Nosso comportamento natural é permitir que os medos se transformem em muros que nos mantêm seguros, em limites de estradas já bem mapeadas. Muros seguros que nos impede de ver além do muro que também somos nós. Limites que treinam nosso olhar para o adiante supostamente já conhecido (por isso, seguro, ainda que nos maltrate), quando existem trilhas e veredas em profusão a serem percorridas e mesmo construídas a partir dos nossos passos.

O medo também é a intensa percepção do além muro e de que os limites da estrada conhecida não são obstáculos intransponíveis. A estrada, que um dia foi uma trilha que deu certo para a primeira de nós, (seja lá o que tenha sido esse "dar certo") e que, por segurança, por adestramento, por comodidade, por preguiça ou por fé sincera, a maioria de nós continuou a seguir.

E tanta infelicidade, tanta insatisfação, tanto medo surgem por resultado desse apenas continuar, já que aquela estrada não era sua e nem aquele muro era tão seu como você imaginava. Quem encontra sua trilha e tem coragem e possibilidade de segui-la, pode até vê-la transformada em estrada, mas ainda assim será sua estrada; também pode-se construir algum muro (eles podem ser úteis, por um tempo), um muro baixo, com vista para o outro lado. Mas daí ambos seriam potência transmutada em vida, compondo o cenário maior da paisagem, com muitos territórios a serem provocados em explosões de suas potências coloridas.

Já depois de terminar o texto, eu lembrei de um poema do Mario Quintana que eu relia muito, em uma determinada época da minha vida. Por algum motivo que eu desconheço, parei de relê-lo e segui por outros versos. Fala de um caminho velhinho, um caminho esquecido. O caminho dele me parece uma das minhas trilhas. Porque as trilhas podem ser caminhos já tentados e abandonados, caminhos já descobertos em outros tempos e esquecidos ou caminhos que nós mesmos começamos a trilhar e, que, pelos mais diversos motivos, largamos. Quintana me fez lembrar que essas trilhas adormecem, algumas podem até ficar em "estado de morte" se não tem mais seu caminhante. Mas sempre pode acontecer de uma trilha já abandonada por alguém que decidiu que era mais sereno seguir a "estrada de todos", sirva de incentivo para outros caminhantes percorrerem aquele caminho e criarem novas retas e voltas. Quem sabe a gente não esbarra com uma dessas depois que arriscarmos pôr o pé fora daquela estrada.

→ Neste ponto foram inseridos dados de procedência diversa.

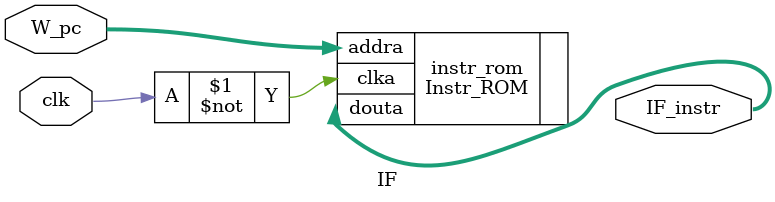
<source format=v>
`timescale 1ns / 1ps


module IF(
        input wire clk,
        input wire [31:0] W_pc,
        output wire [31:0] IF_instr
    );

    Instr_ROM instr_rom (
        .clka(~clk),    // input wire clka
        .addra(W_pc),  // input wire [9 : 0] addra
        .douta(IF_instr)  // output wire [31 : 0] douta
    );
endmodule

</source>
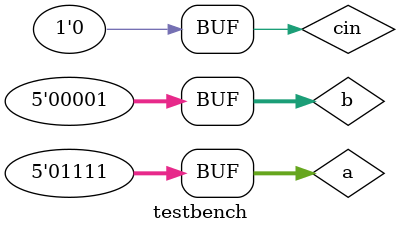
<source format=v>
`timescale 1ns / 1ps


module testbench;

    reg [4:0] a;
    reg [4:0] b;
    wire  sum;
    reg cin;
    wire cout;
    
    full_Add_1bit u(.a(a),.b(b),.cin(cin),.sum(sum),.cout(cout));
   
initial begin

a = 4'b0000;
b= 4'b0001;
cin=1'b1;

#20
a = 4'b1111;
b= 4'b0001;
cin=1'b0;

   end
endmodule

</source>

Tem uns 7 anos que essa foto aí foi tirada por uma amiga minha, numa das praias de São Luis. É meu eu de 7 anos atrás numa trilha, depois de tomar uma importante decisão.

Caminho (Mario Quintana)

Era um caminho que de tão velho, minha filha,
já nem mais sabia aonde ia...
Era um caminho
velhinho,
perdido...
Não havia traços
de passos no dia
em que por acaso o descobri:
pedras e urzes iam cobrindo tudo.
O caminho agonizava, morria
sozinho...
Eu vi...
Porque são os passos que fazem os caminhos!